Having just finished on a book on leadership that included a chapter on the importance of habits, it got me thinking about life ins general and those who succeed at their job or a specific skill or even at simple things like listening to others (ponder that one and bit, and tell me how many people in your life actually take the time to listen to what you have to say and ask a question to find out something more; I’ll bet the answer is “not many.”).
 
Habits are established through repetition and hard work. If you get up every morning and work out for an hour, you’re going t find that you get in better shape. Whether you try to lose weight or increase your speed or strength, that habit of daily workouts will get you there.
 
As a writer, 30 years ago I used to wonder how the people I read, like a newspaper columnist, non-fiction writer or novelist, got so good. There were some younger people who had published works, but they were the exception. Most really good writers take notes, tap at the keyboard, research and edit for years and years. Their skills come from their habits. If they have good habits and stick to it, what happens? Their writing keeps getting better and better.
 
This is true of parenting. I’m not sure we compliment good parenting enough in the world. Good parents have solid positive habits. They demonstrate through their behavior good ways to communicate, treat others and get things done on time and with a minimum of hassle. Our children, as they grow up, watch and learn from these habits.

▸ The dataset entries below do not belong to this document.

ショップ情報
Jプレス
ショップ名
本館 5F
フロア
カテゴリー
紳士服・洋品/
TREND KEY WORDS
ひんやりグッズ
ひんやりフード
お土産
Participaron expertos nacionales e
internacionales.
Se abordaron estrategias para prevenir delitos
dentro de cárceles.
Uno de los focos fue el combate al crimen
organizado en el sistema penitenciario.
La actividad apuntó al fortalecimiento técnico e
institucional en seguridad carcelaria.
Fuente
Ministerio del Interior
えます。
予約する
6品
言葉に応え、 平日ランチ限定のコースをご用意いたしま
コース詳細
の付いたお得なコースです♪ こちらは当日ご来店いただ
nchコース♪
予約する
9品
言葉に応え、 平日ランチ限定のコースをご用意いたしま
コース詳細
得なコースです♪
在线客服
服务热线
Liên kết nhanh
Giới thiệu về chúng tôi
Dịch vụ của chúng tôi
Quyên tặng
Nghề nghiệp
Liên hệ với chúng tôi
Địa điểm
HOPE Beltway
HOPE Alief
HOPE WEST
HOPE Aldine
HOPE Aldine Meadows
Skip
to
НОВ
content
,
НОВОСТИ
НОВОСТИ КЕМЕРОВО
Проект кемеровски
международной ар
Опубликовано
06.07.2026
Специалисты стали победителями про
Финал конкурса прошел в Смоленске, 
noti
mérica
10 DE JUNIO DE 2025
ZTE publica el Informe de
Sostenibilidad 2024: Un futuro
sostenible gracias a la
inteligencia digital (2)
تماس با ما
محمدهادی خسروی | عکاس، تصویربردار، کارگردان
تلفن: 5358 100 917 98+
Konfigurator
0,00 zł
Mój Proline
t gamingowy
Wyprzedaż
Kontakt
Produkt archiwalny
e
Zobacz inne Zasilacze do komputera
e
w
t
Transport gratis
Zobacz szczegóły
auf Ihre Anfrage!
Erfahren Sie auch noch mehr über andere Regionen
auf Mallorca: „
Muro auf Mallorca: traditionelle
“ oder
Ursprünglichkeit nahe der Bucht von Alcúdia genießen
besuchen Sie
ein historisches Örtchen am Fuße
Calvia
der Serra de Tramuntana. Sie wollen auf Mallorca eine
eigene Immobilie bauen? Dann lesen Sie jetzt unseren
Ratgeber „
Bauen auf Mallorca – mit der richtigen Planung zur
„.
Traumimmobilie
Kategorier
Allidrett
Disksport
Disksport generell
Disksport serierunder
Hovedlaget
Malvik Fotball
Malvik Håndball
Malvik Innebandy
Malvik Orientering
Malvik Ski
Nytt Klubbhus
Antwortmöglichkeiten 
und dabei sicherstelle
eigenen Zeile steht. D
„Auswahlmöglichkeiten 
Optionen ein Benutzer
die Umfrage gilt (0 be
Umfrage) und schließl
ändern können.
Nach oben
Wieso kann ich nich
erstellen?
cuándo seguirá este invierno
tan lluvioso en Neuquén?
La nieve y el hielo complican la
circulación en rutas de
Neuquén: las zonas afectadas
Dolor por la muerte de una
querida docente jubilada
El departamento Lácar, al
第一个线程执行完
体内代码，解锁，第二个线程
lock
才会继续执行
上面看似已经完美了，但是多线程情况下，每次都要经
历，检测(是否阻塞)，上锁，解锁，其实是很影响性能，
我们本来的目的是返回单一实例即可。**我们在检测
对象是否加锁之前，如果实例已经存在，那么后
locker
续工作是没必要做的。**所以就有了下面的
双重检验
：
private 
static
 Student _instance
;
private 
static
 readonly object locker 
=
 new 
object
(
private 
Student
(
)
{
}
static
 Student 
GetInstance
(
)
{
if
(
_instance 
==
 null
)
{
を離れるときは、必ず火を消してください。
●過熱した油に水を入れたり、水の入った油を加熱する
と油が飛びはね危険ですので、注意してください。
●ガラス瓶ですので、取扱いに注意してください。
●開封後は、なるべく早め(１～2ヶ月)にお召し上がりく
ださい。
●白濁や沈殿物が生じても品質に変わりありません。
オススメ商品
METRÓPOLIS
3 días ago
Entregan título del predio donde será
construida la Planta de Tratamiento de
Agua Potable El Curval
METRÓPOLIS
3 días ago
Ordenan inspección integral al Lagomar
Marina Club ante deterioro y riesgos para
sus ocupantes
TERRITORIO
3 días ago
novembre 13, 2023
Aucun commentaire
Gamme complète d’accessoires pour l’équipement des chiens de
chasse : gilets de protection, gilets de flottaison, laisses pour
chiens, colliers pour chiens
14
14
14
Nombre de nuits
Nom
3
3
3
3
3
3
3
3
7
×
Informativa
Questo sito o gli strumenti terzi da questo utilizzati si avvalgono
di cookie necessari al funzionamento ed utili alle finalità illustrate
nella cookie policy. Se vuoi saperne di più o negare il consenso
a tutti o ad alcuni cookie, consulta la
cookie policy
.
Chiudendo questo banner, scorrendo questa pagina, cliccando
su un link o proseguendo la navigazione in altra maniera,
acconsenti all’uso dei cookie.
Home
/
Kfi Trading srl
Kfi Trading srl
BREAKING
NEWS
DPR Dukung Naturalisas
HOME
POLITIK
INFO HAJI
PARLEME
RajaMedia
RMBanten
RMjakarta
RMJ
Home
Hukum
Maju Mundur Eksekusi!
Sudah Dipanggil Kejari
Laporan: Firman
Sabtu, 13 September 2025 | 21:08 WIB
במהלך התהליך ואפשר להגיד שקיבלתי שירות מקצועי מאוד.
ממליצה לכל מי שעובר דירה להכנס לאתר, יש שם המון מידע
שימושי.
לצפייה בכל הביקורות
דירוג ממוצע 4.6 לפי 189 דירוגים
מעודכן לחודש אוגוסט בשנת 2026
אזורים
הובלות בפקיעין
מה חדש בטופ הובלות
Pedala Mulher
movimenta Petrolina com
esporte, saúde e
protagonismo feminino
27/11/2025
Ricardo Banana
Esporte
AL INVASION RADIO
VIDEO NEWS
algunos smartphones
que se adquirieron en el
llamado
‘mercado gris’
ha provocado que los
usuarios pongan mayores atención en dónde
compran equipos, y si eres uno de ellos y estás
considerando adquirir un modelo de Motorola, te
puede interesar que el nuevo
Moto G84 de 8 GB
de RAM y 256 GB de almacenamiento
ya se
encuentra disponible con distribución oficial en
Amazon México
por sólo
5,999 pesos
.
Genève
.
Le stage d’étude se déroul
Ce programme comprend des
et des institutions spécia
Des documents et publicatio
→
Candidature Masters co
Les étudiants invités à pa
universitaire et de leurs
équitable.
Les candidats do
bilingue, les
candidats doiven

Do you know someone who regularly shows up late to events? They probably didn’t have that parental role model demonstrating that it’s important to be on time. They didn’t establish that good habit and now they inconvenience others by showing up late regularly.
 
Does a coworker interrupt you regularly and not wait for you to finish a sentence before he has to tell you his next great story? He never developed the habit of listening and waiting for the other person to finish an explanation and actually consider what the person is saying, and perhaps even ask a follow-up question for elaboration. They have the bad habit of wanting to get their word in first.
 
Good habits take time. You must apply yourself diligently and consistently to develop good habits that bode you well over the years.
 
Take one bad habit and eliminate it. Take one good habit and focus on it. See how your life changes for the better.